_Task statement_:
Please write out every record exactly, but keep any images out of it.

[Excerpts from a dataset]

------

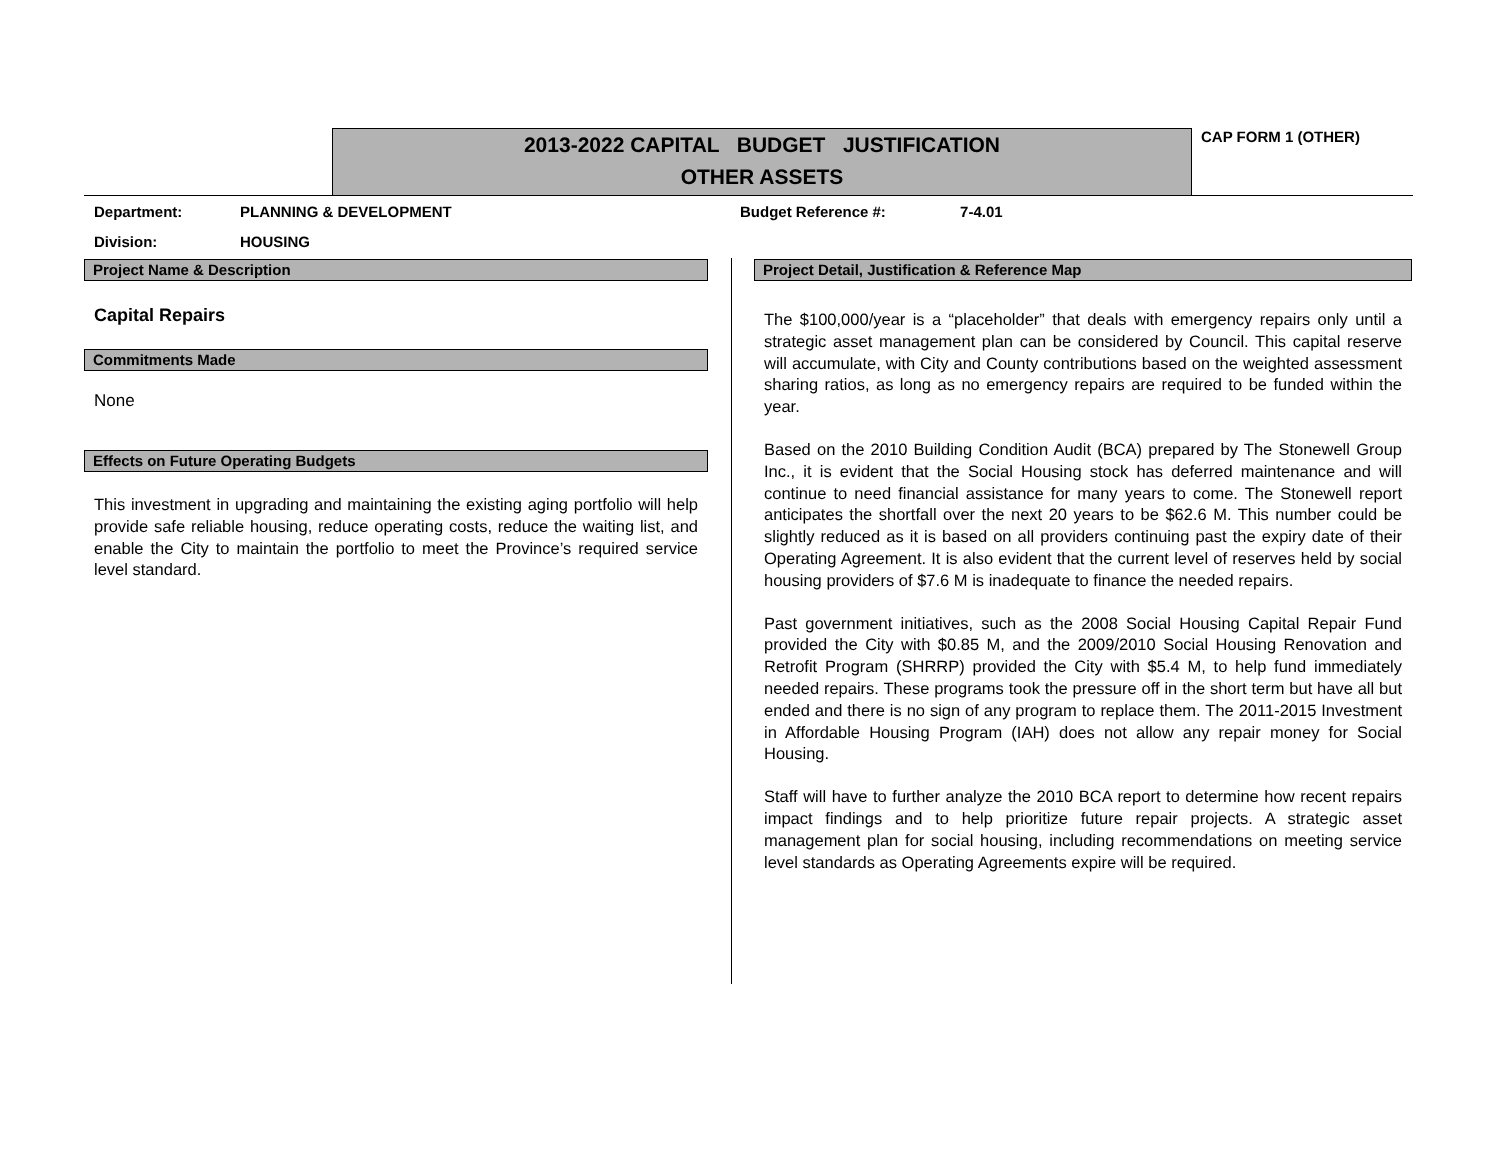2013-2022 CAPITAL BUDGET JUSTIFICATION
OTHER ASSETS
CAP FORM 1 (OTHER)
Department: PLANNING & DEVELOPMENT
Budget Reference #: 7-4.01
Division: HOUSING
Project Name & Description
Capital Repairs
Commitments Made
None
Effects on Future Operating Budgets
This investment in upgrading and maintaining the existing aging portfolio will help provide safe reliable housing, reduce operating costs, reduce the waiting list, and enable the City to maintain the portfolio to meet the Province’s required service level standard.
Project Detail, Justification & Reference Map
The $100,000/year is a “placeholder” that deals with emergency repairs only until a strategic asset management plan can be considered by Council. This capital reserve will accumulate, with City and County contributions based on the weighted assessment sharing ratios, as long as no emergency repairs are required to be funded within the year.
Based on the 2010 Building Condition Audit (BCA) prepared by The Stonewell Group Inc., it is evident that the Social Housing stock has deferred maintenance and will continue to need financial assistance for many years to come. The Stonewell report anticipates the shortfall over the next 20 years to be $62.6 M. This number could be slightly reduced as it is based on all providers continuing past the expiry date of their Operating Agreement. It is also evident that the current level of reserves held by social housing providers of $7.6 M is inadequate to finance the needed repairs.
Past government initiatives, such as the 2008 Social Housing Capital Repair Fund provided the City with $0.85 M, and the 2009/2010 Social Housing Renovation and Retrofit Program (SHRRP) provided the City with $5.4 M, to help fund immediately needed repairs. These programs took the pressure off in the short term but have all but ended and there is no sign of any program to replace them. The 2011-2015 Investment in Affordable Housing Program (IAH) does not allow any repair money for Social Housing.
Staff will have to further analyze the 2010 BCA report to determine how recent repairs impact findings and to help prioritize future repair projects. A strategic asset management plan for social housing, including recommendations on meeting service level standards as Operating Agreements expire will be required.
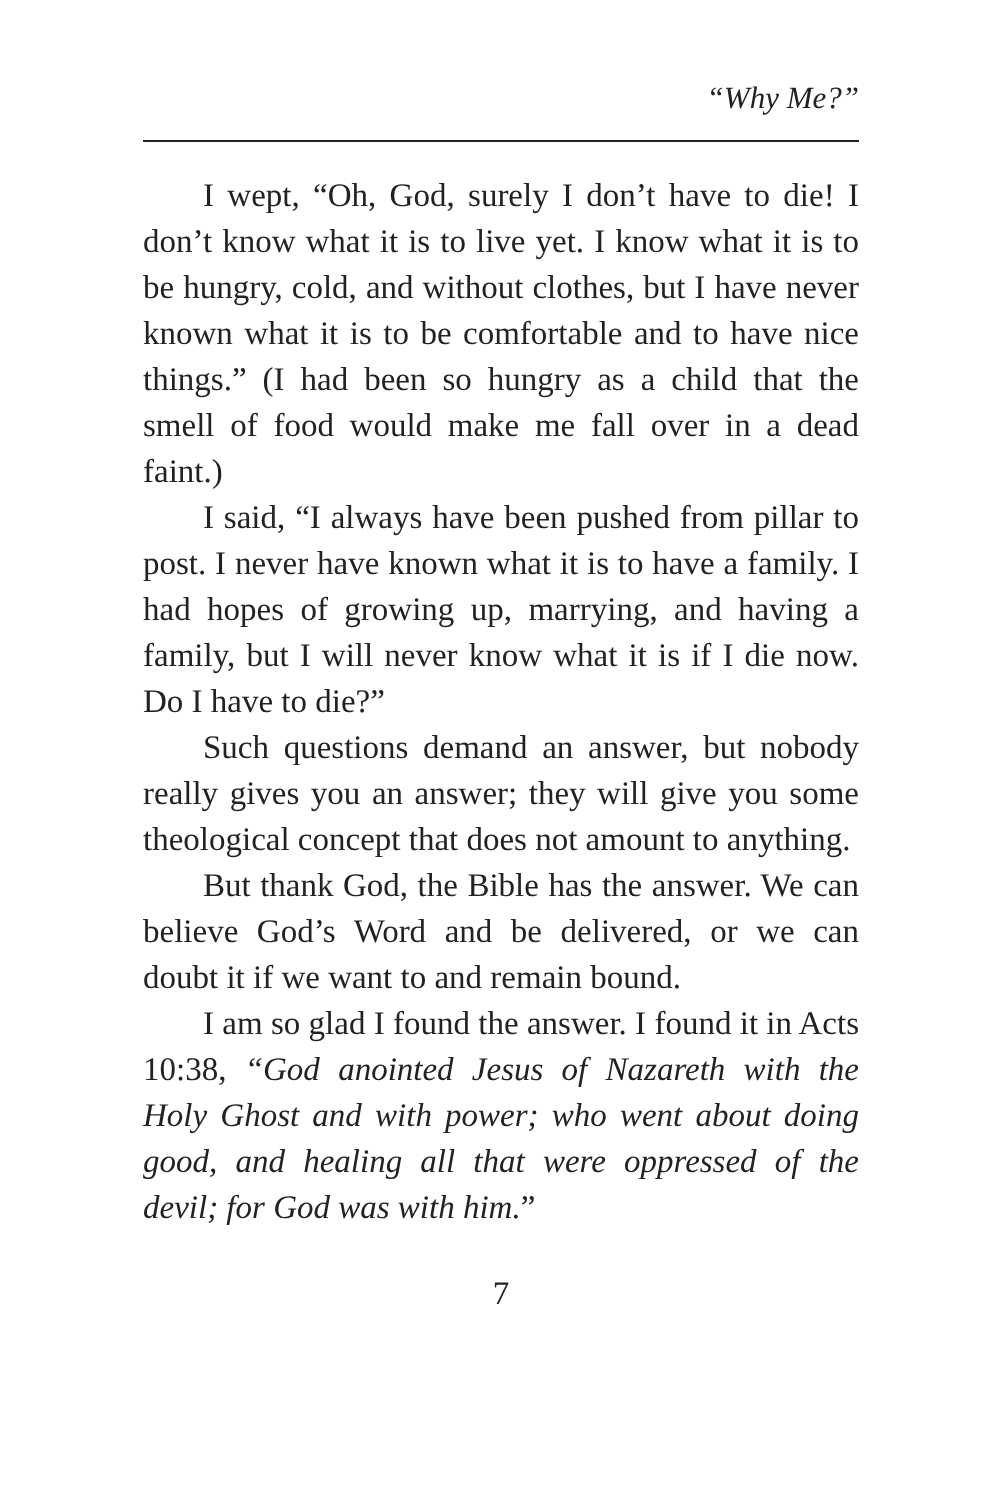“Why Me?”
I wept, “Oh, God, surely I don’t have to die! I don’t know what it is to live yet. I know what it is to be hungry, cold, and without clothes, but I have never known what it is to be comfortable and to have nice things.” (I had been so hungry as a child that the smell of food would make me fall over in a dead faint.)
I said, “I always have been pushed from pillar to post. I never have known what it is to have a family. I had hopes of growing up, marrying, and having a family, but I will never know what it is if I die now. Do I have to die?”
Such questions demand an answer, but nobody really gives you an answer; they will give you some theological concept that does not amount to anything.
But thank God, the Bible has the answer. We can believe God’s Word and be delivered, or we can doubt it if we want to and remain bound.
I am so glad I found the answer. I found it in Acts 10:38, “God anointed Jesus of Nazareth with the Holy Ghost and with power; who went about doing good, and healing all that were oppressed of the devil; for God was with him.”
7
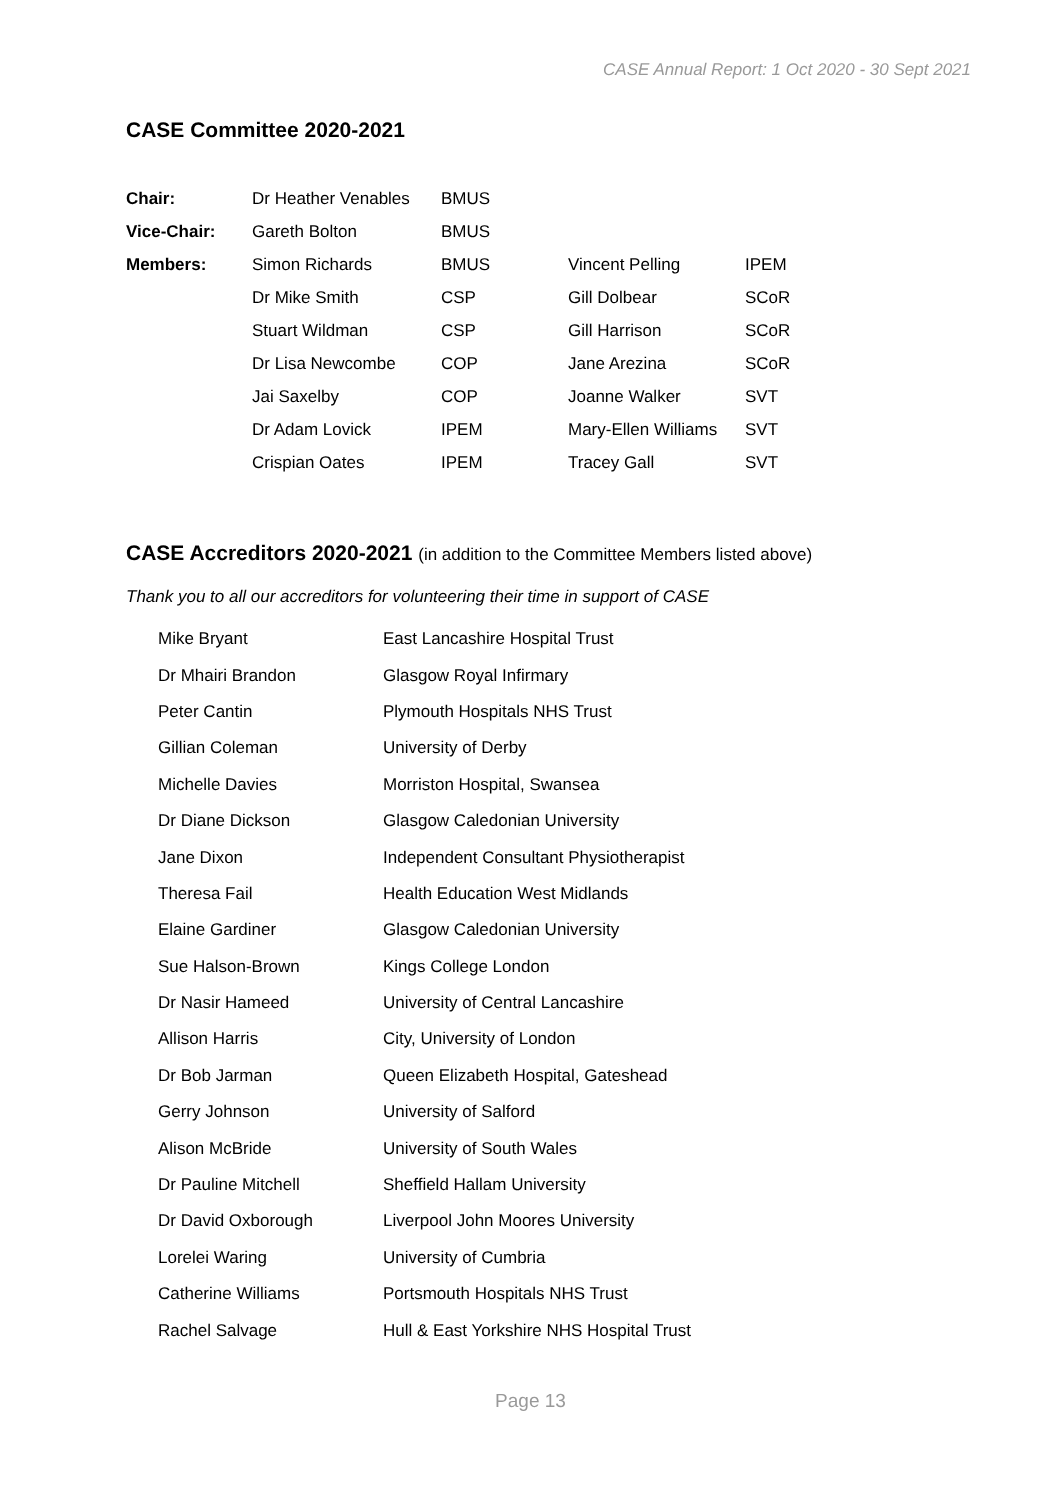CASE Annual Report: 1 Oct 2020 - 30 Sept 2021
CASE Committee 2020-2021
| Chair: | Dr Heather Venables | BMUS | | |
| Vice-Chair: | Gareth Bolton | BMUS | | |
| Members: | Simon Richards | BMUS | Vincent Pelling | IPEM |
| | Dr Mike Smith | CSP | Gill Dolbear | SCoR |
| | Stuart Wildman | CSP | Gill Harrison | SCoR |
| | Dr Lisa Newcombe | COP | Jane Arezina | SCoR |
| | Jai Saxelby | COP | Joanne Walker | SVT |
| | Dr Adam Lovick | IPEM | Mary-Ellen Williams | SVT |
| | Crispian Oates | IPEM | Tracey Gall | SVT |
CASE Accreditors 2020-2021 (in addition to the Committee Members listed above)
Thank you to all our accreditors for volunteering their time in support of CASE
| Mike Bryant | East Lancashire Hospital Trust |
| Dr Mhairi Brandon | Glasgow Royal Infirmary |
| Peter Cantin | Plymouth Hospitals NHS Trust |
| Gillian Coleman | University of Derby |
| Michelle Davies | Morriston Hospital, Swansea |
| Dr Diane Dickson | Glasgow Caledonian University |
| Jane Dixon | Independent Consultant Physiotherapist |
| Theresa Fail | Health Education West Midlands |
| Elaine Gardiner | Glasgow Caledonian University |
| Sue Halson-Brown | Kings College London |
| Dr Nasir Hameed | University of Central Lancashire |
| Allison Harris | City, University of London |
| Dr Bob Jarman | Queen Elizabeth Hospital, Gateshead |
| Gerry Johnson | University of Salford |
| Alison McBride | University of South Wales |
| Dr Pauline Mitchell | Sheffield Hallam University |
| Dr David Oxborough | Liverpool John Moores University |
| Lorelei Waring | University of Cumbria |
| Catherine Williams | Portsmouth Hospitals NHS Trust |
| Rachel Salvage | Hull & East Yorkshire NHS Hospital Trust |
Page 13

------

_Written answer_:
2013-2022 CAPITAL BUDGET JUSTIFICATION
OTHER ASSETS
CAP FORM 1 (OTHER)
Department: PLANNING & DEVELOPMENT
Budget Reference #: 7-4.01
Division: HOUSING
Project Name & Description
Capital Repairs
Commitments Made
None
Effects on Future Operating Budgets
This investment in upgrading and maintaining the existing aging portfolio will help provide safe reliable housing, reduce operating costs, reduce the waiting list, and enable the City to maintain the portfolio to meet the Province’s required service level standard.
Project Detail, Justification & Reference Map
The $100,000/year is a “placeholder” that deals with emergency repairs only until a strategic asset management plan can be considered by Council. This capital reserve will accumulate, with City and County contributions based on the weighted assessment sharing ratios, as long as no emergency repairs are required to be funded within the year.
Based on the 2010 Building Condition Audit (BCA) prepared by The Stonewell Group Inc., it is evident that the Social Housing stock has deferred maintenance and will continue to need financial assistance for many years to come. The Stonewell report anticipates the shortfall over the next 20 years to be $62.6 M. This number could be slightly reduced as it is based on all providers continuing past the expiry date of their Operating Agreement. It is also evident that the current level of reserves held by social housing providers of $7.6 M is inadequate to finance the needed repairs.
Past government initiatives, such as the 2008 Social Housing Capital Repair Fund provided the City with $0.85 M, and the 2009/2010 Social Housing Renovation and Retrofit Program (SHRRP) provided the City with $5.4 M, to help fund immediately needed repairs. These programs took the pressure off in the short term but have all but ended and there is no sign of any program to replace them. The 2011-2015 Investment in Affordable Housing Program (IAH) does not allow any repair money for Social Housing.
Staff will have to further analyze the 2010 BCA report to determine how recent repairs impact findings and to help prioritize future repair projects. A strategic asset management plan for social housing, including recommendations on meeting service level standards as Operating Agreements expire will be required.
“Why Me?”
I wept, “Oh, God, surely I don’t have to die! I don’t know what it is to live yet. I know what it is to be hungry, cold, and without clothes, but I have never known what it is to be comfortable and to have nice things.” (I had been so hungry as a child that the smell of food would make me fall over in a dead faint.)
I said, “I always have been pushed from pillar to post. I never have known what it is to have a family. I had hopes of growing up, marrying, and having a family, but I will never know what it is if I die now. Do I have to die?”
Such questions demand an answer, but nobody really gives you an answer; they will give you some theological concept that does not amount to anything.
But thank God, the Bible has the answer. We can believe God’s Word and be delivered, or we can doubt it if we want to and remain bound.
I am so glad I found the answer. I found it in Acts 10:38, “God anointed Jesus of Nazareth with the Holy Ghost and with power; who went about doing good, and healing all that were oppressed of the devil; for God was with him.”
7
CASE Annual Report: 1 Oct 2020 - 30 Sept 2021
CASE Committee 2020-2021
| Chair: | Dr Heather Venables | BMUS | | |
| Vice-Chair: | Gareth Bolton | BMUS | | |
| Members: | Simon Richards | BMUS | Vincent Pelling | IPEM |
| | Dr Mike Smith | CSP | Gill Dolbear | SCoR |
| | Stuart Wildman | CSP | Gill Harrison | SCoR |
| | Dr Lisa Newcombe | COP | Jane Arezina | SCoR |
| | Jai Saxelby | COP | Joanne Walker | SVT |
| | Dr Adam Lovick | IPEM | Mary-Ellen Williams | SVT |
| | Crispian Oates | IPEM | Tracey Gall | SVT |
CASE Accreditors 2020-2021 (in addition to the Committee Members listed above)
Thank you to all our accreditors for volunteering their time in support of CASE
| Mike Bryant | East Lancashire Hospital Trust |
| Dr Mhairi Brandon | Glasgow Royal Infirmary |
| Peter Cantin | Plymouth Hospitals NHS Trust |
| Gillian Coleman | University of Derby |
| Michelle Davies | Morriston Hospital, Swansea |
| Dr Diane Dickson | Glasgow Caledonian University |
| Jane Dixon | Independent Consultant Physiotherapist |
| Theresa Fail | Health Education West Midlands |
| Elaine Gardiner | Glasgow Caledonian University |
| Sue Halson-Brown | Kings College London |
| Dr Nasir Hameed | University of Central Lancashire |
| Allison Harris | City, University of London |
| Dr Bob Jarman | Queen Elizabeth Hospital, Gateshead |
| Gerry Johnson | University of Salford |
| Alison McBride | University of South Wales |
| Dr Pauline Mitchell | Sheffield Hallam University |
| Dr David Oxborough | Liverpool John Moores University |
| Lorelei Waring | University of Cumbria |
| Catherine Williams | Portsmouth Hospitals NHS Trust |
| Rachel Salvage | Hull & East Yorkshire NHS Hospital Trust |
Page 13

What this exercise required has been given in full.